Unfortuneately you won't see real gains without some tuning. WMI lets you run more timing which is how you get power gains.


----------



## RadRacer513 (Nov 1, 2010)

Prof315 said:


> yeah you should be good to go especially with the small nozzle. I am using a #5 (GPH) and had to dial it WAY back with my progressive. I _might_ be hitting 2.5 GPH at 6500 and 10psi.
> 
> Unfortuneately you won't see real gains without some tuning. WMI lets you run more timing which is how you get power gains.


Yeh, but I'm mostly looking to cool the air, not increase timing. I'm seeing 120-140* IATs right now, so I'm sure some timing is being pulled; I just want to get that back.
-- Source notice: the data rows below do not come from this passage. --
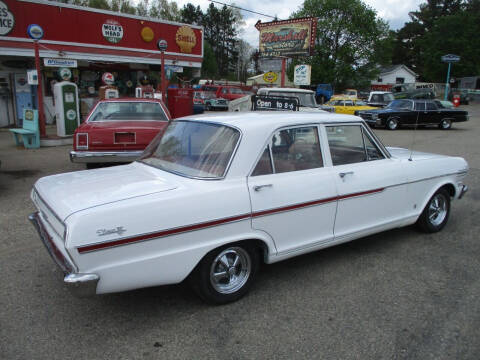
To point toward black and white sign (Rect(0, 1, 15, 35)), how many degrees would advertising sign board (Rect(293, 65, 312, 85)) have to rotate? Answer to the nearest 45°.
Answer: approximately 45° to its right

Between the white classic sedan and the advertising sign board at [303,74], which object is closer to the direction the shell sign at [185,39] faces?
the white classic sedan

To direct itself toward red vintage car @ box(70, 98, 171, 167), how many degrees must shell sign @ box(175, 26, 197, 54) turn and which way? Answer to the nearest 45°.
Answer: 0° — it already faces it

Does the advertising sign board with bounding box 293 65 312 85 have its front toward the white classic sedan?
yes

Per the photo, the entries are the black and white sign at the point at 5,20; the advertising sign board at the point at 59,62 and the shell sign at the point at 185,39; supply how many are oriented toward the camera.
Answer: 3

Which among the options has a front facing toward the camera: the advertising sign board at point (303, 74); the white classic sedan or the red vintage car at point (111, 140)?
the advertising sign board

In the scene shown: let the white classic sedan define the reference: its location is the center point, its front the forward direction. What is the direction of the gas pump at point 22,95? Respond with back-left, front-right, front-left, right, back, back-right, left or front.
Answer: left

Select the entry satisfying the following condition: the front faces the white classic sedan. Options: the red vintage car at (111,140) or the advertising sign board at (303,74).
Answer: the advertising sign board

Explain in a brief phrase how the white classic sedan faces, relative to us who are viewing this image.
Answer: facing away from the viewer and to the right of the viewer

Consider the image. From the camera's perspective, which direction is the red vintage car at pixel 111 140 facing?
away from the camera

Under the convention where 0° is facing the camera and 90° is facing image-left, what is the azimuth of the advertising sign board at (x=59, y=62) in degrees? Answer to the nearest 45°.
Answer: approximately 0°

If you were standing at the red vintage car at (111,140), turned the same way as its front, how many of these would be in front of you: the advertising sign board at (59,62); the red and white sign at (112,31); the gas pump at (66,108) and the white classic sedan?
3

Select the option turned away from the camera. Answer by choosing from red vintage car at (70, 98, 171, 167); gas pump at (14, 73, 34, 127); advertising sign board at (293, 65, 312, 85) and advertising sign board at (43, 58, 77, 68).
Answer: the red vintage car
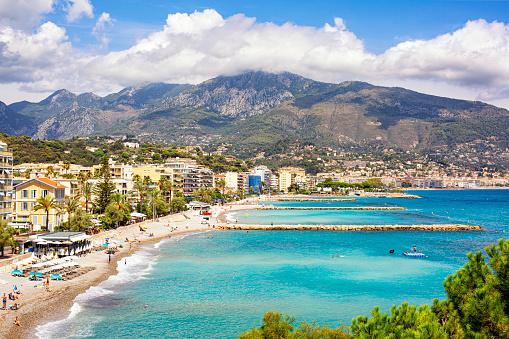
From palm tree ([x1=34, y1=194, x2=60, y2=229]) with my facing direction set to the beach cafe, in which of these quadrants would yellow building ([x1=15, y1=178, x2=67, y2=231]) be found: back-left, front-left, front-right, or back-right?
back-right

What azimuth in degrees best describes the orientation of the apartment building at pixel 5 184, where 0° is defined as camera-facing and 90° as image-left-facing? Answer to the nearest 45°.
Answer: approximately 315°
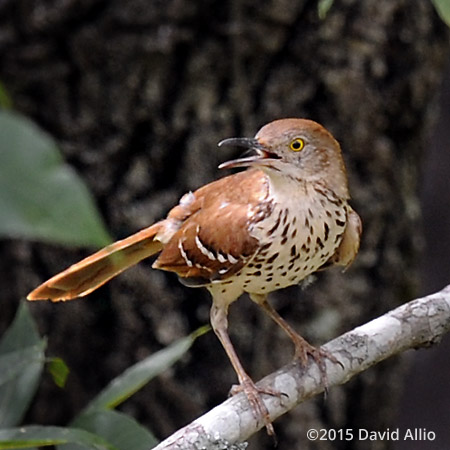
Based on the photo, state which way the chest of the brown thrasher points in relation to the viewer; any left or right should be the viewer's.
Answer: facing the viewer and to the right of the viewer

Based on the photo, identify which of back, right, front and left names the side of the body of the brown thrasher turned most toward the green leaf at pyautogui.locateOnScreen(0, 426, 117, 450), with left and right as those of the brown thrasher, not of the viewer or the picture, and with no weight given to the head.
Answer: right

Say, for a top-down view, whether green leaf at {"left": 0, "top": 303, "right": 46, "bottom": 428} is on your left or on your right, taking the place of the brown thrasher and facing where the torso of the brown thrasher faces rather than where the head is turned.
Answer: on your right

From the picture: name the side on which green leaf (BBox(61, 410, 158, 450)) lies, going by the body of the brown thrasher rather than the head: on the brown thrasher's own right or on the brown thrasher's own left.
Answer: on the brown thrasher's own right
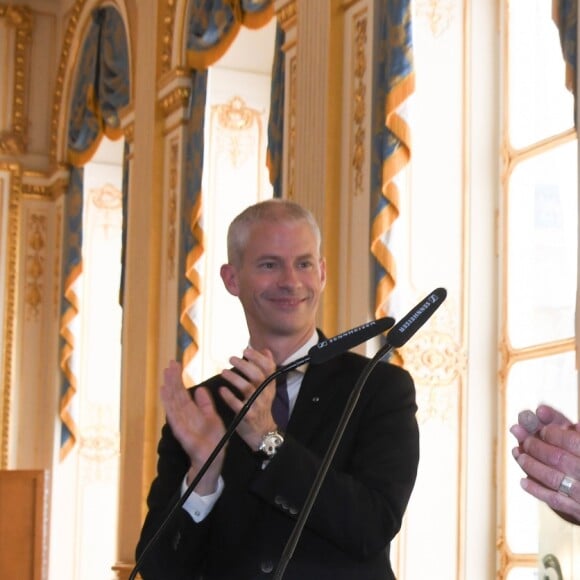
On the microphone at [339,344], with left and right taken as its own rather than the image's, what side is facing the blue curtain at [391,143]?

I'd be happy to see 80* IATs with WMI. I'm just gonna run distilled water with maybe a bottle of HEET mixed in I think (1G water to 12oz HEET)


----------



## Prof315 (Jan 5, 2009)

I'm not saying it won't do some good, it will! But I just got my tableswitch safety system up and working. I only go to my agressive timing and fuel maps if water/meth is actually spraying.

First try on the agressive timing map I accelerated UP the Pineda Causeway from 60 to 130mph! In 4th gear at 10psi the whole time! I actually unloaded the suspension at the crest of the bridge, scared the pee out of me :laugh: .


----------



## [email protected] (Jan 13, 2005)

RadRacer513 said:


> I'm just gonna run distilled water with maybe a bottle of HEET mixed in I think (1G water to 12oz HEET)


Tuning will be significantly easier with at least some methanol involved. A 35% meth quantity will widen the margin of error in a serious way. With pure water (or mixtures close to it) you have to be spot on perfect with the tune. Otherwise, one moment you're quenching combustion and the next you've not got enough spray to keep things happy.

Finally, I wouldn't worry much about running somewhat rich under WOT. Turn up the boost and enjoy.


----------



## Prof315 (Jan 5, 2009)

[email protected] said:


> Tuning will be significantly easier with at least some methanol involved. A 35% meth quantity will widen the margin of error in a serious way. With pure water (or mixtures close to it) you have to be spot on perfect with the tune. Otherwise, one moment you're quenching combustion and the next you've not got enough spray to keep things happy.
> 
> Finally, I wouldn't worry much about running somewhat rich under WOT. Turn up the boost and enjoy.


Yeah I'm finding that low meth content is a little tricky. I'm at ~10% right now (I didn't want to waste my meth while testing the system) and it's kind of touchy. Going back to 50/50 next refill.


----------